Kiwibank's annual profit is up 121% off the back of strong housing lending growth, after writing back credit impairments, and delivering a 16% jump in net interest income.
Kiwibank's net profit after tax for the June year rose $69 million to $126 million from $57 million in the June 2020 year. That's just shy of the bank's record annual profit of $127 million in 2015.
Operating income rose $44 million, or 8%, to $577 million, out pacing a 3%, or $14 million, increase in operating expenses to $422 million.
Net interest income increased $73 million, or 16%, to $528 million. Net interest income measures the difference between the revenue generated by a bank's interest-bearing assets such as loans, and the expenses associated with paying on its interest-bearing liabilities such as deposits. Kiwibank's net interest margin rose eight basis points year-on-year to 2.03%.
CEO Steve Jurkovich told interest.co.nz rising net interest income was helped by "a really strong movement" by savers away from term deposits to on-call deposits which typically have lower interest rates.
"People's willingness to tie up their money for a 1% return is pretty low. So we haven't seen a drift away from banks in terms of people keeping their savings there, but certainly we've seen a really big shift in the deposit mix, which is going to on-call accounts and moving away from term deposits," Jurkovich says.
Meanwhile, Kiwibank recorded credit impairment reversals of $19 million versus credit impairment losses of $51 million in the June 2020 year.
The bank grew net lending by $3 billion, or 13%, with residential mortgage lending up $2.2 billion, or 11%, and business lending increasing $800 million, or 51%.
Jurkovich says a combination of strong lending and deposit growth, cost discipline, benefits from technology and digital investments, and the anticipated release of bad debt provisioning for COVID-19, contributed to the improved result.
“The strong housing market has played a significant role, as well as our consistently competitive and market-leading interest rates. In addition, the focus on growing our frontline banking expertise and starting to expand our reach via advisers, demonstrates our changing business and the shifts we are making to better meet customer preferences, as well as how we are showing up to help more Kiwi homeowners in a variety of ways,” Jurkovich says.
He says Kiwibank is working to support any customers impacted by the latest Covid-19 Level 4 lockdown, noting the anxiety and uncertainty some may be feeling.
“We’ve moved quickly to update information on our website.
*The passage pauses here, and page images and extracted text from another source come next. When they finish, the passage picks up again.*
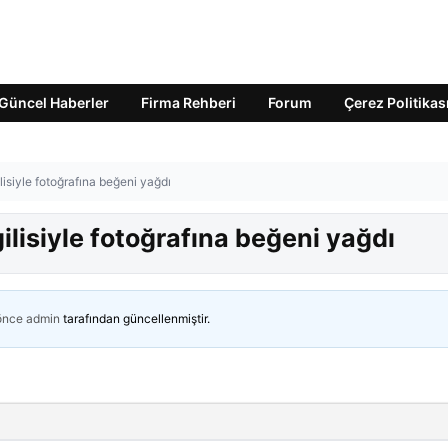
Güncel Haberler
Firma Rehberi
Forum
Çerez Politikas
isiyle fotoğrafına beğeni yağdı
ilisiyle fotoğrafına beğeni yağdı
 önce
admin
tarafından güncellenmiştir.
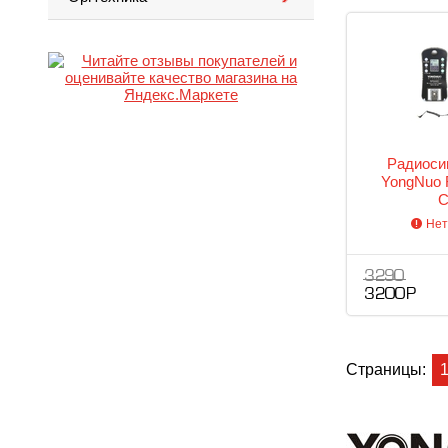
Радиоси
YongNuo 
C
Нет
3 290
3 200 Р
Страницы:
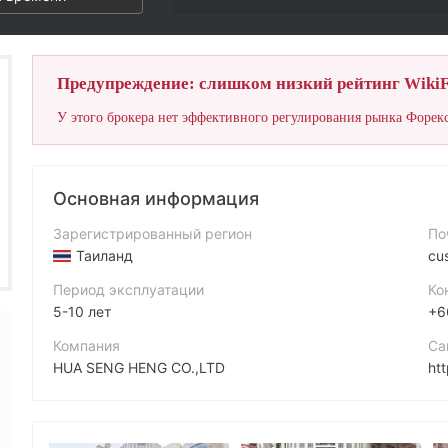
Предупреждение: слишком низкий рейтинг WikiF
У этого брокера нет эффективного регулирования рынка Форекс
Основная информация
Зарегистрированный регион
По
Таиланд
cu
Период эксплуатации
Ко
5-10 лет
+6
Компания
Са
HUA SENG HENG CO.,LTD
ht
Аббревиатура
Ад
HUA SENG HENG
We urge customers worried about their financial situation to get in touch so we can work through the options available," says Jurkovich.
“With the situation changing day-to-day we’ll continue to monitor and respond as necessary."
Kiwibank's common equity tier one capital ratio, as a percentage of risk weighted exposures, dropped in the year to June to 10.9% from 11.4% The current Reserve Bank mandated minimum is 7%. The bank's total capital ratio rose to 13.2% from 12.6%, versus the 10.5% minimum.
During the June 2021 year Kiwibank paid its shareholders - the NZ Super Fund, ACC and NZ Post - $6 million in dividends, down from $17 million the previous year.
22 Comments
Yeah, the question is; when will the wave crash on the rocks?
97% of the money in circulation is debt created when a loan is taken out and then destroyed when a lone is paid off, so to keep this Ponzi scheme going we need more and more debt. Does that sound like a healthy system?
The very reason why banks have had such profits is that the OCR has been too low for too long.
The OCR must be increased, and quickly and significantly so, in order that savers are properly rewarded, and parasitic housing specuvestors stop being subsidized by the productive part of the real NZ economy.